L'ASEAN se réunit dans un contexte de graves turbulences
HANOI - Les dirigeants des neuf pays de l'Association des
Nations du sud-est asiatique (ASEAN) se réunissent à Hanoï mardi et
mercredi à un moment où la région reste engluée dans la crise économique et
la cohésion de l'organisation est ébranlée par des dissensions internes.
Les chefs d'Etat ou de gouvernement de Birmanie, Bruneï, Indonésie, Laos,
Philippines, Malaisie, Singapour, Thaïlande et Vietnam auront à coeur
d'offrir une vitrine consensuelle lors du Sommet que le Vietnam accueille
pour la première fois.
Mais "le contexte de ce Sommet est très délicat", explique un diplomate
occidental, "autour des tables de discussions se retrouveront des
dirigeants de pays qui ont énormément souffert sur le plan économique et
social, qui se sont disputés, ou qui ont eu des divergences sur le principe
de non-ingérence".
Un an et demi après le déclenchement de la crise économique et financière,
les économies des poids lourds de l'ASEAN --Indonésie, Malaisie,
Philippines, Singapour et Thaïlande-- sont techniquement en récession après
une décennie de vive croissance.
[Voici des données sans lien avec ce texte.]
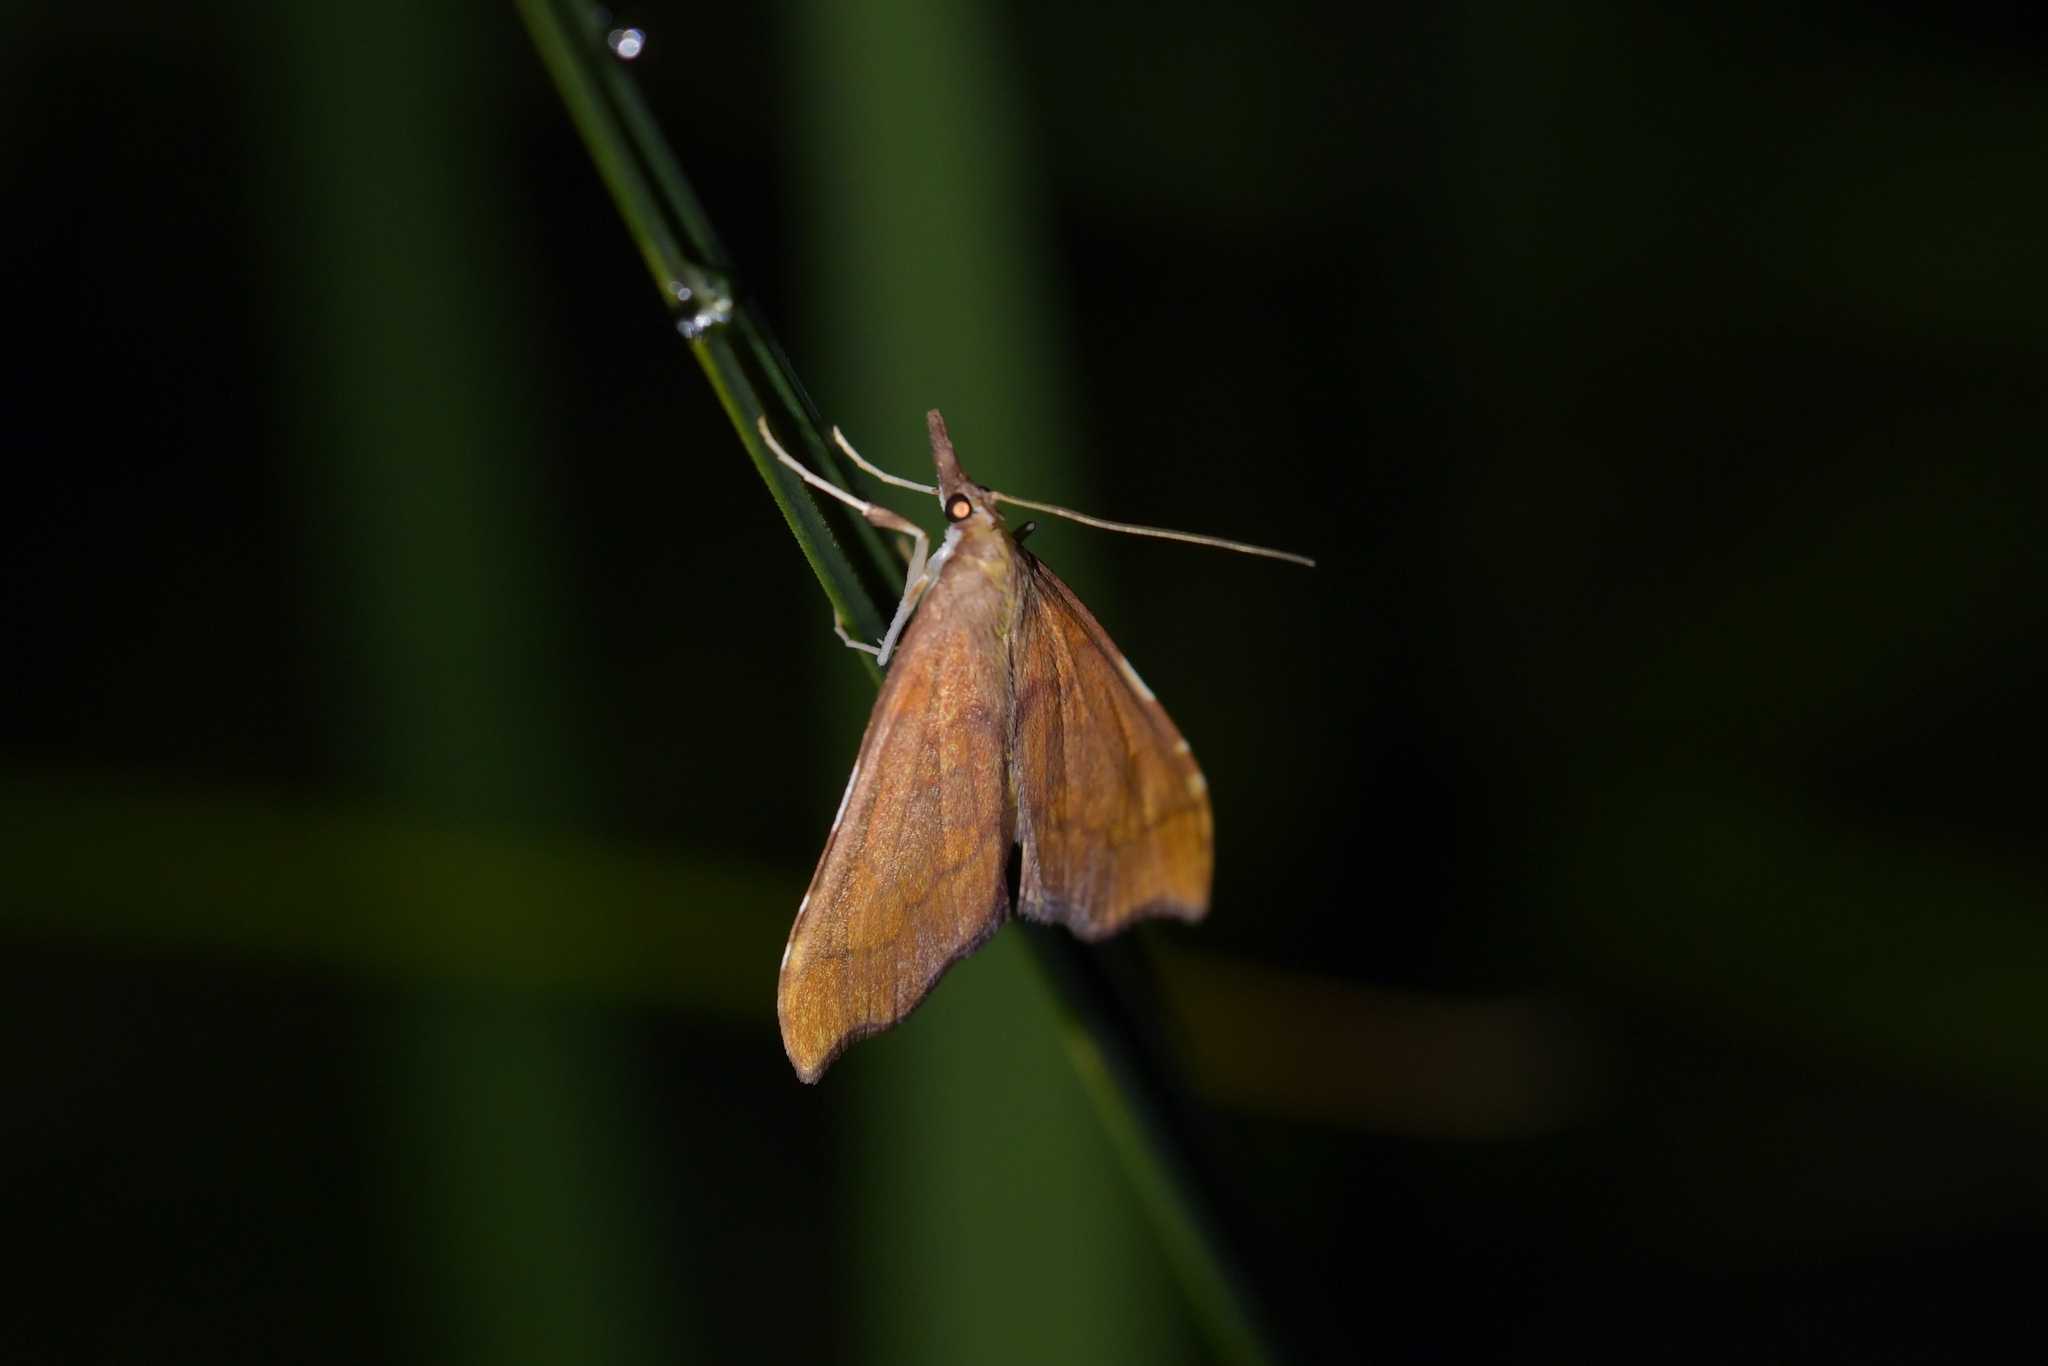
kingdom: Animalia
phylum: Arthropoda
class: Insecta
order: Lepidoptera
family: Crambidae
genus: Deana
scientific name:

Celles des quatre autres pays membres sont
aussi touchées par une crise dont personne ne peut prédire la durée et qui
a porté un coup sévère à la confiance des investisseurs internationaux dans
l'Asie du sud-est.
L'absence d'une politique coordonnée de lutte contre la crise a aussi porté
atteinte à la crédibilité de l'ASEAN. "Chaque pays membre a apporté sa
propre réponse à la crise", explique un responsable malaisien.
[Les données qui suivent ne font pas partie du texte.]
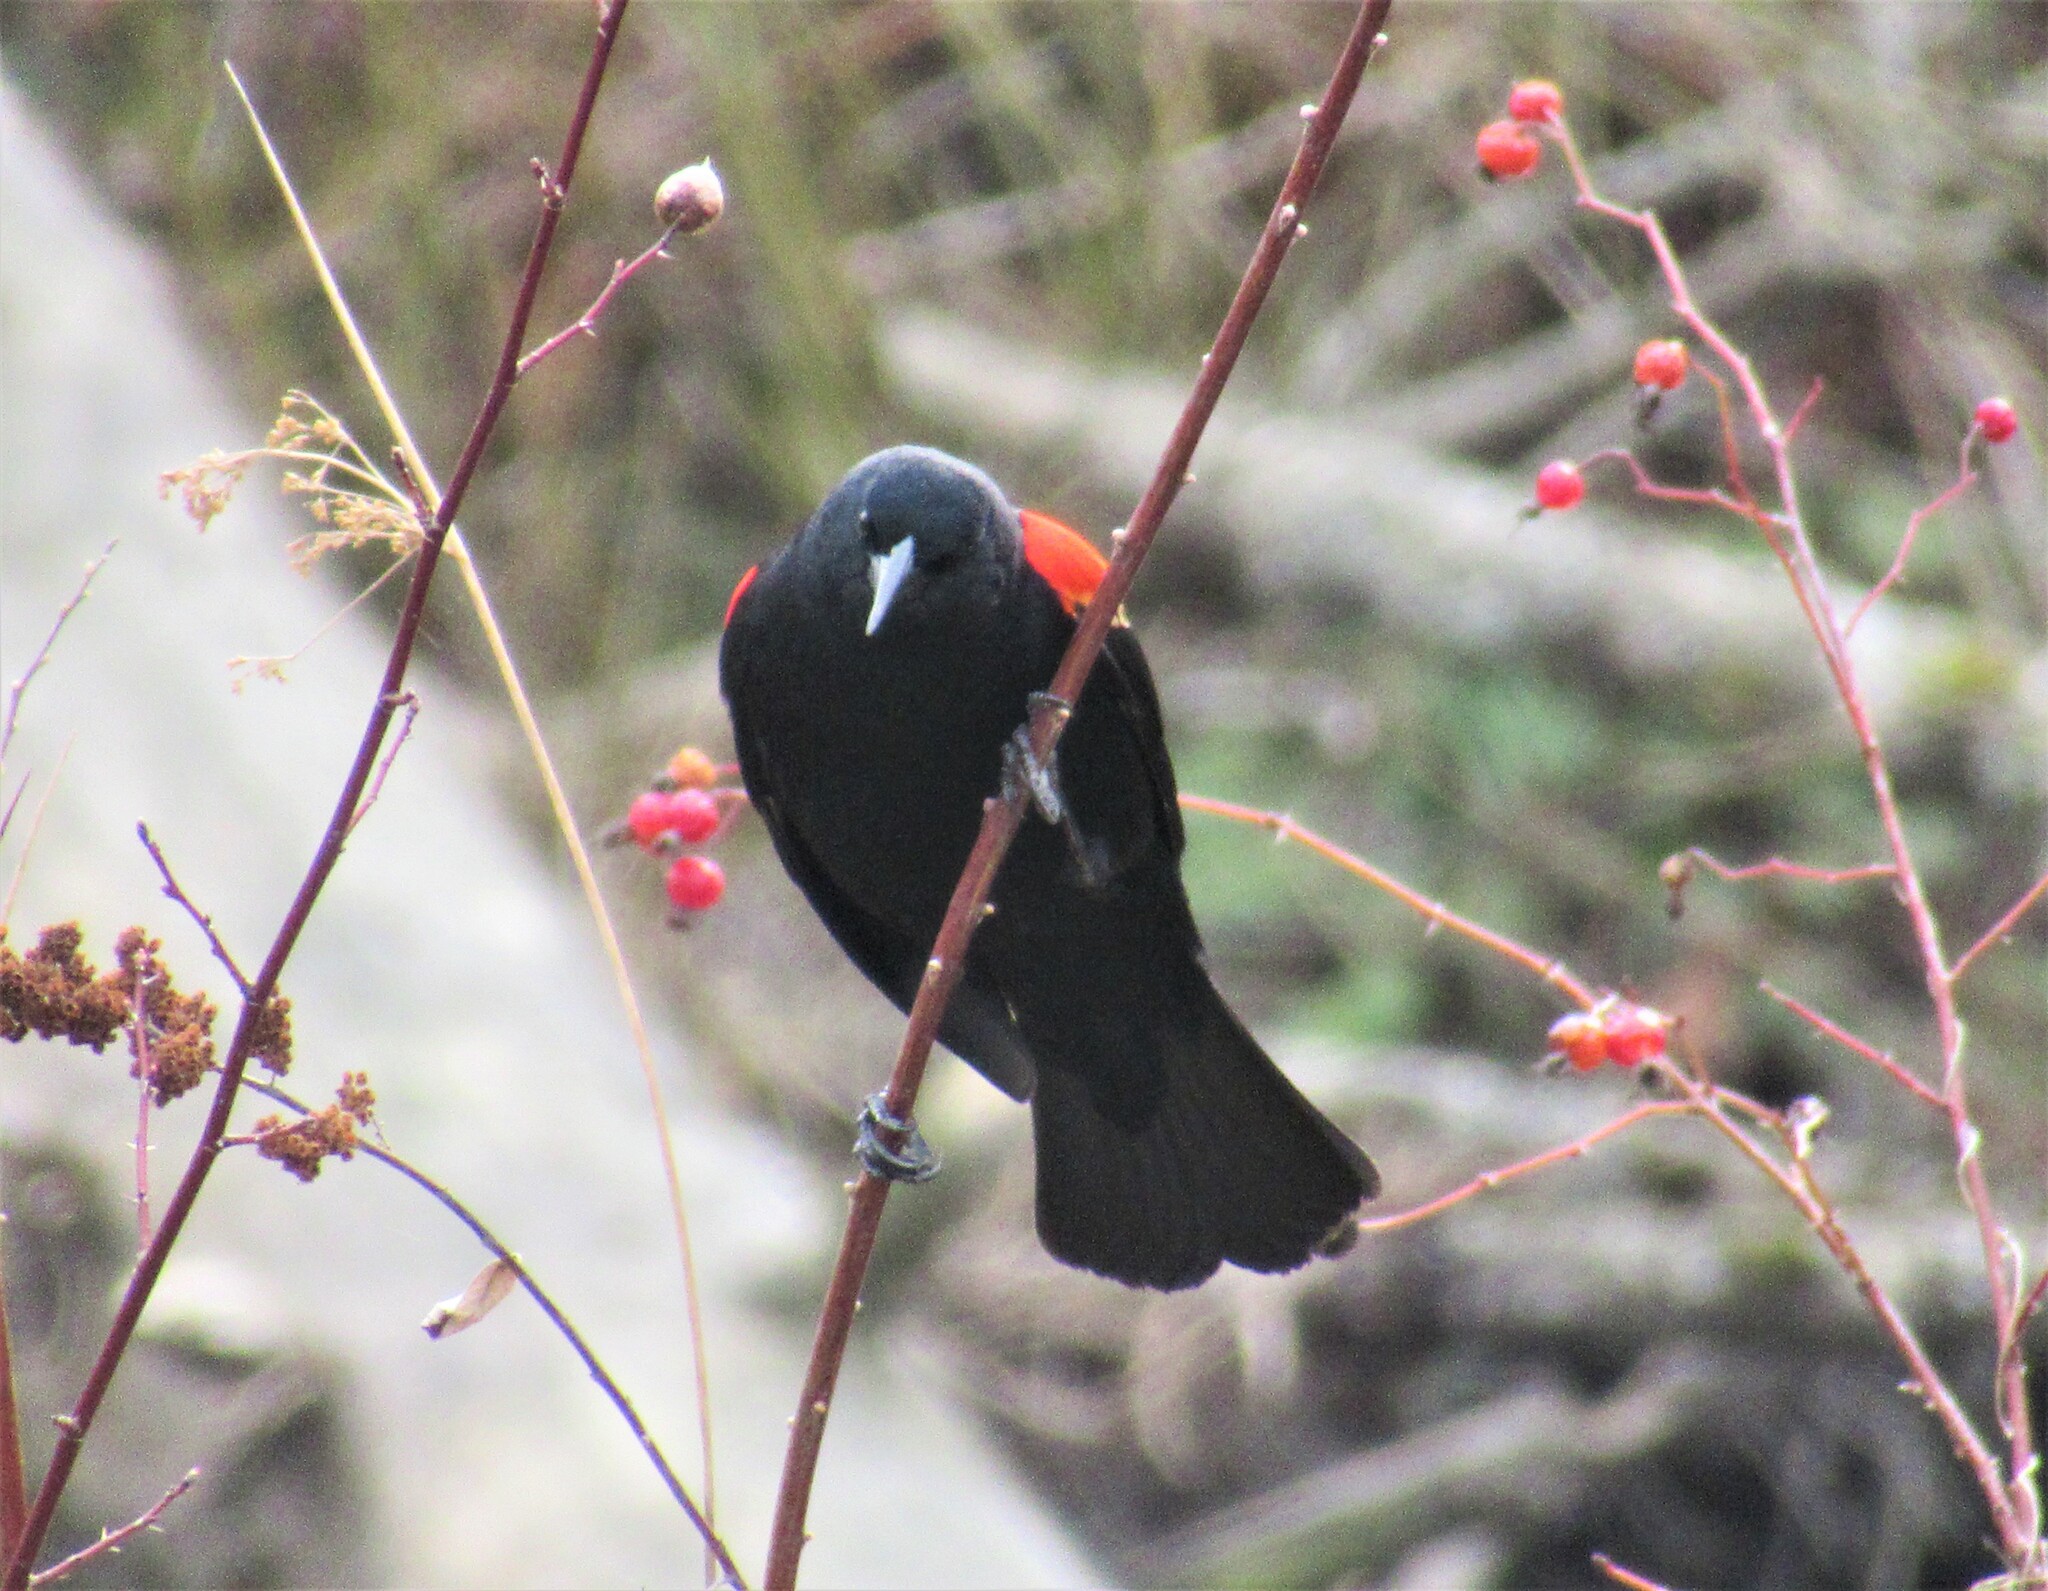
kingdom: Animalia
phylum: Chordata
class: Aves
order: Passeriformes
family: Icteridae
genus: Agelaius
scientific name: Agelaius phoeniceus
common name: Red-winged blackbird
La crise menace aussi de ralentir le processus d'intégration économique et
la libéralisation actuelle en matière de tarifs douaniers,
d'investissements et services, objectif commun de l'ASEAN.
Les neuf de l'ASEAN se réunissent aussi dans un contexte de tensions
politiques croissantes, dont la plus médiatisée a découlé du limogeage
brutal par le Premier ministre malaisien Mahathir de son ex-dauphin Anouar
Ibrahim.
Le président philippin Joseph Estrada ou son homologue indonésien Jusuf
Habibie ont apporté leur soutien à l'ancien vice-Premier ministre et
l'"affaire Anouar" a jeté une lumière crue sur les divergences au sein de
l'ASEAN en matière d'ingérence. Ces divergences étaient déjà clairement
apparues en juillet à propos de l'attitude à adopter vis-à-vis de la junte
birmane.
La Thaïlande notamment a prôné un "interventionnisme flexible" qui se
heurte au principe fondateur de l'ASEAN de non-ingérence dans les affaires
intérieures d'un pays membre.
Avant même l'ouverture du Sommet, la question hautement politique de
l'admission du Cambodge dans une ASEAN-10 a apporté de nouvelles fissures
dans la façade d'unité de l'Association.
Un consensus restant introuvable lors de la réunion préparatoire des
ministres des Affaires étrangères, le dossier a été transmis aux chefs
d'Etat ou de gouvernement et l'admission du Cambodge à Hanoï apparaissait
improbable, selon des diplomates.
L'Indonésie et le Vietnam ont vivement soutenu l'intégration du Cambodge
--reportée en 1997 après le coup de force de Hun Sen-- mais la Thaïlande,
les Philippines et Singapour estiment que la formation à Phnom Penh d'un
gouvernement de coalition ne représente pas un gage suffisant de stabilité
politique.
Avec tous ces écueils, les pays ASEAN doivent donc montrer que leur
solidarité n'est pas un mythe. Le Vietnam, qui joue son prestige dans la
réussite de "son" Sommet, "a fait un lobbying très actif pour que tous les
textes signés favorisent la cohésion", explique un diplomate.
Ainsi de nombreux diplomates estiment que les participants se réuniront sur
les thèmes évidemment mobilisateurs d'une sortie de la crise économique et
du renforcement de la coopération régionale.